> **What you will do**:
In the data below, repeat everything from the line containing "a disposable vape" down to the line containing "The large selection", including both of those lines.

(Saved entries)
__________________________________________________

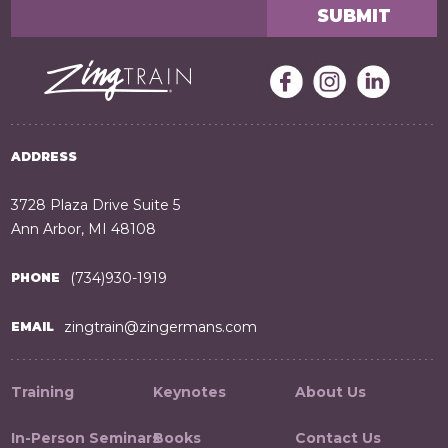
ADDRESS
3728 Plaza Drive Suite 5
Ann Arbor, MI 48108
(734)930-1919
PHONE
zingtrain@zingermans.com
EMAIL
Training
Keynotes
About Us
In-Person Seminars
Books
Contact Us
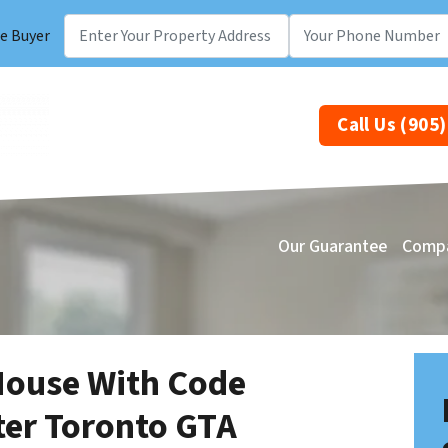
e Buyer
Call Us (905
Our Guarantee
Comp
House With Code
ter Toronto GTA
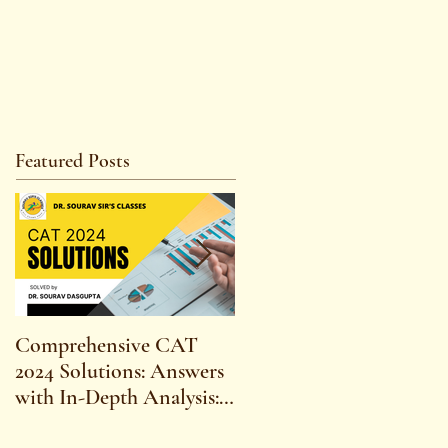
Featured Posts
Comprehensive CAT
WBCS 2023 EXAM
2024 Solutions: Answers
SYLLABUS FOR
with In-Depth Analysis:
MAINS ECONOMICS
Expert Insights,
SYLLABUS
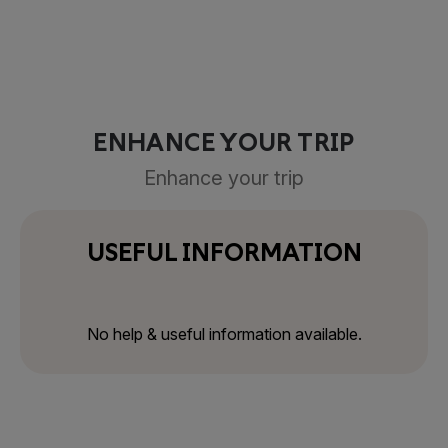
ENHANCE YOUR TRIP
Enhance your trip
USEFUL INFORMATION
No help & useful information available.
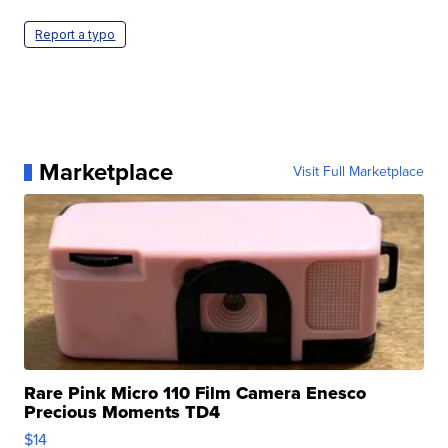
Report a typo
Marketplace
Visit Full Marketplace
Rare Pink Micro 110 Film Camera Enesco
Precious Moments TD4
$14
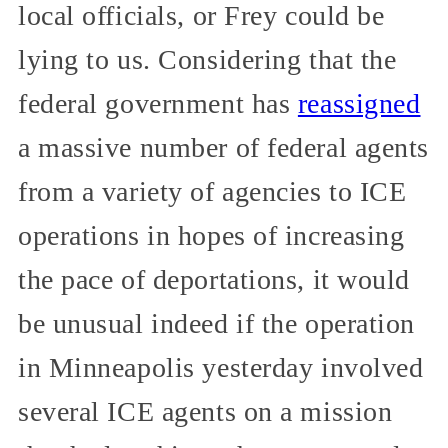
local officials, or Frey could be
lying to us. Considering that the
federal government has
reassigned
a massive number of federal agents
from a variety of agencies to ICE
operations in hopes of increasing
the pace of deportations, it would
be unusual indeed if the operation
in Minneapolis yesterday involved
several ICE agents on a mission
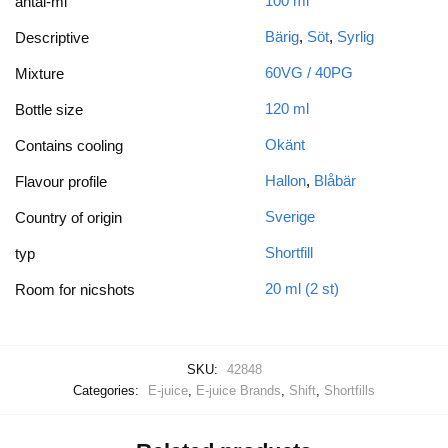
100 ml
antal-ml
Bärig
,
Söt
,
Syrlig
Descriptive
60VG / 40PG
Mixture
120 ml
Bottle size
Okänt
Contains cooling
Hallon
,
Blåbär
Flavour profile
Sverige
Country of origin
Shortfill
typ
20 ml (2 st)
Room for nicshots
SKU:
42848
Categories:
E-juice
,
E-juice Brands
,
Shift
,
Shortfills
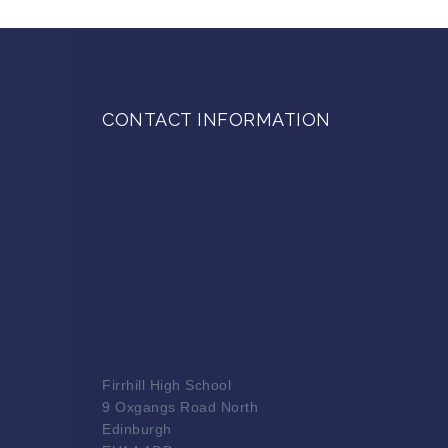
CONTACT INFORMATION
Firrhill High School
9 Oxgangs Road North
Edinburgh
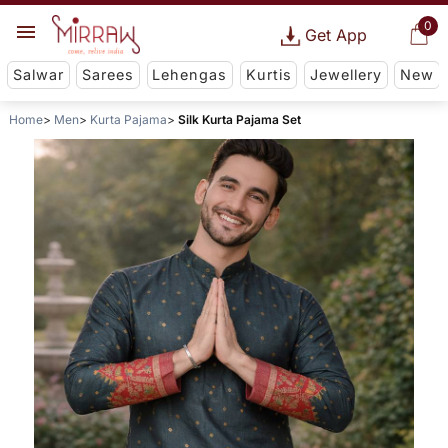
0
Get App
Salwar
Sarees
Lehengas
Kurtis
Jewellery
New
Home
Men
Kurta Pajama
Silk Kurta Pajama Set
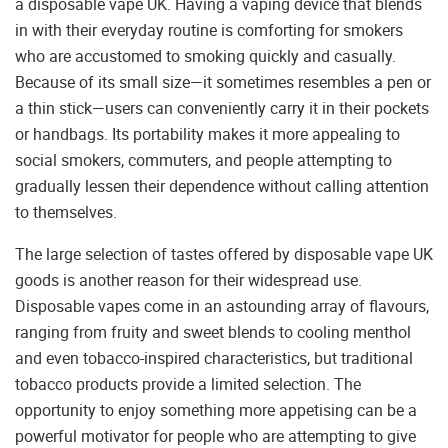
a disposable vape UK. Having a vaping device that blends
in with their everyday routine is comforting for smokers
who are accustomed to smoking quickly and casually.
Because of its small size—it sometimes resembles a pen or
a thin stick—users can conveniently carry it in their pockets
or handbags. Its portability makes it more appealing to
social smokers, commuters, and people attempting to
gradually lessen their dependence without calling attention
to themselves.
The large selection of tastes offered by disposable vape UK
goods is another reason for their widespread use.
Disposable vapes come in an astounding array of flavours,
ranging from fruity and sweet blends to cooling menthol
and even tobacco-inspired characteristics, but traditional
tobacco products provide a limited selection. The
opportunity to enjoy something more appetising can be a
powerful motivator for people who are attempting to give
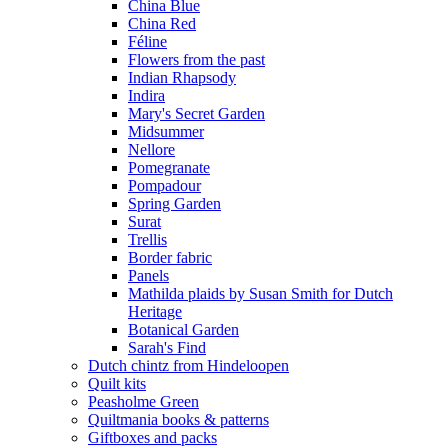
China Blue
China Red
Féline
Flowers from the past
Indian Rhapsody
Indira
Mary's Secret Garden
Midsummer
Nellore
Pomegranate
Pompadour
Spring Garden
Surat
Trellis
Border fabric
Panels
Mathilda plaids by Susan Smith for Dutch
Heritage
Botanical Garden
Sarah's Find
Dutch chintz from Hindeloopen
Quilt kits
Peasholme Green
Quiltmania books & patterns
Giftboxes and packs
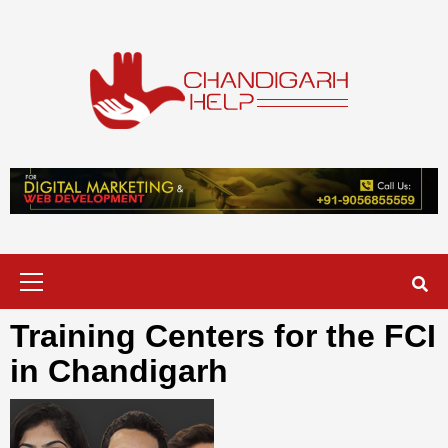
Skip
to
content
Chandigarh
A COMPLETE HELP DESK FOR HELP IN CHANDIGARH
Help
Primary
Menu
Training Centers for the FCI
in Chandigarh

__________________________________________________

> **Output for this exercise**:
a disposable vape UK. Having a vaping device that blends
in with their everyday routine is comforting for smokers
who are accustomed to smoking quickly and casually.
Because of its small size—it sometimes resembles a pen or
a thin stick—users can conveniently carry it in their pockets
or handbags. Its portability makes it more appealing to
social smokers, commuters, and people attempting to
gradually lessen their dependence without calling attention
to themselves.
The large selection of tastes offered by disposable vape UK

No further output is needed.